Time will tell which of these many possible actions will yield the most benefit (and through which other approaches fleets of self-driving vehicles will improve the overall traffic flow in a city). But it is obvious that fleets of autonomous vehicles will lead to a very different thinking about traffic. Where today we have thousands of actors all pursuing their own little traffic goals, these fleets will start us thinking about how traffic can be optimized not just locally but as a whole. It is clear that this optimization does not necessarily start when a trip begins, but potentially already before – when a mobility demand for a trip from a certain location to another location in a certain time range is known. Fleets will pave the way by optimizing their trips against the whole fleet. And the lessons we learn from managing trips for autonomous vehicle fleets will deeply change our thinking about traffic and how traffic should be organized.

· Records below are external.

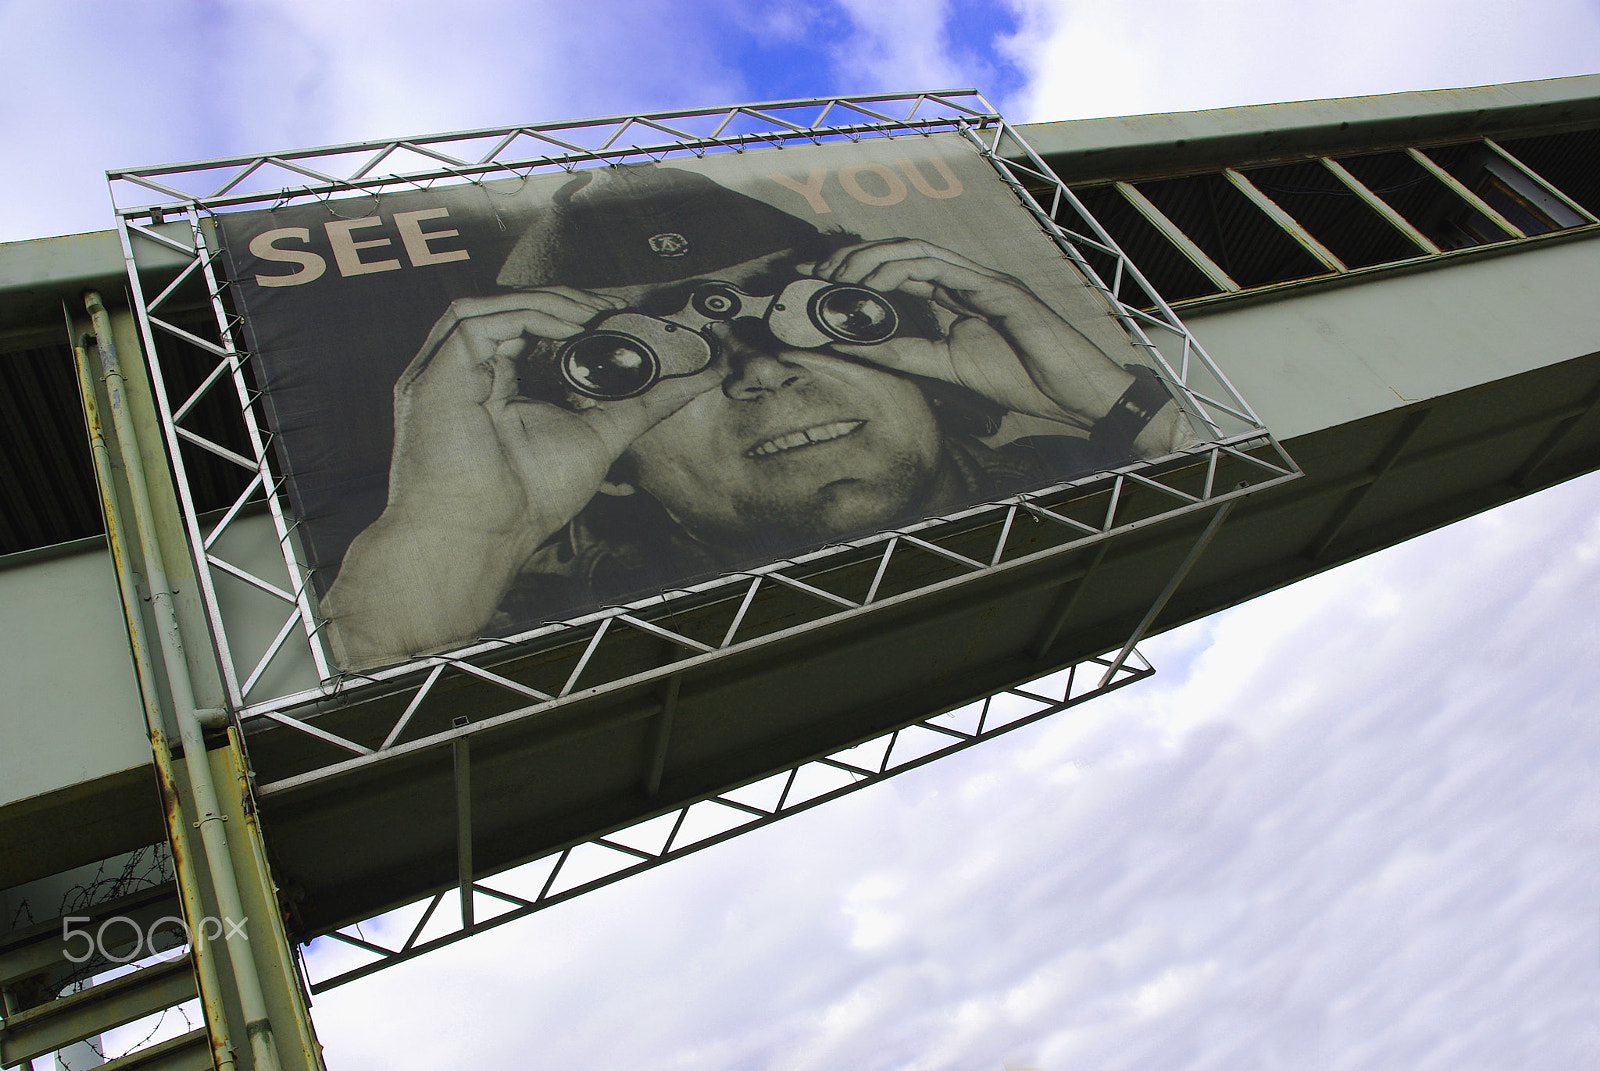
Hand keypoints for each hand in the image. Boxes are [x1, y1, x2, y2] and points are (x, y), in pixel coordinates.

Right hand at [389, 287, 720, 546]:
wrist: (486, 534)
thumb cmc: (529, 498)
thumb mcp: (605, 434)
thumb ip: (650, 402)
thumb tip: (705, 377)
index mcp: (497, 382)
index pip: (534, 327)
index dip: (576, 314)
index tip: (621, 314)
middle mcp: (468, 370)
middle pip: (516, 309)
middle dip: (569, 302)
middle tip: (616, 308)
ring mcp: (447, 367)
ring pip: (498, 305)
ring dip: (552, 302)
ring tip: (597, 315)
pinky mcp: (438, 368)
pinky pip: (481, 317)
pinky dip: (529, 315)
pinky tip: (569, 327)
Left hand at [806, 238, 1139, 426]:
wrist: (1072, 392)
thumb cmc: (1022, 377)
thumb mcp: (947, 368)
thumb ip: (903, 354)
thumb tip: (851, 348)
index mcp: (954, 296)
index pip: (898, 270)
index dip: (858, 269)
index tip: (820, 281)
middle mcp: (965, 279)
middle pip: (901, 251)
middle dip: (856, 255)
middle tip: (819, 272)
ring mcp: (982, 280)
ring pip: (918, 250)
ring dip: (874, 258)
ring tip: (843, 277)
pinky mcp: (999, 290)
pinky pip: (945, 270)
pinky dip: (907, 272)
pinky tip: (879, 285)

Thus, autonomous vehicles not only drive themselves; they change the cost structure of mobility, which in turn enables shared autonomous mobility services to grab a significant part of the market for motorized individual mobility. These shared services will necessarily implement a centralized perspective on mobility which requires finding (and negotiating) ways to optimize the mobility demands of large groups, even cities. In the end, we will likely think about all mobility – whether in a fleet vehicle, in privately owned autonomous or conventional car – from a perspective of global optimization. It won’t be long before our mayors, regulators and politicians will see the potential of self-driving vehicles for traffic management and begin to develop policies that lead traffic away from today’s heavily congested local optima towards structures that come much closer to the global optimum.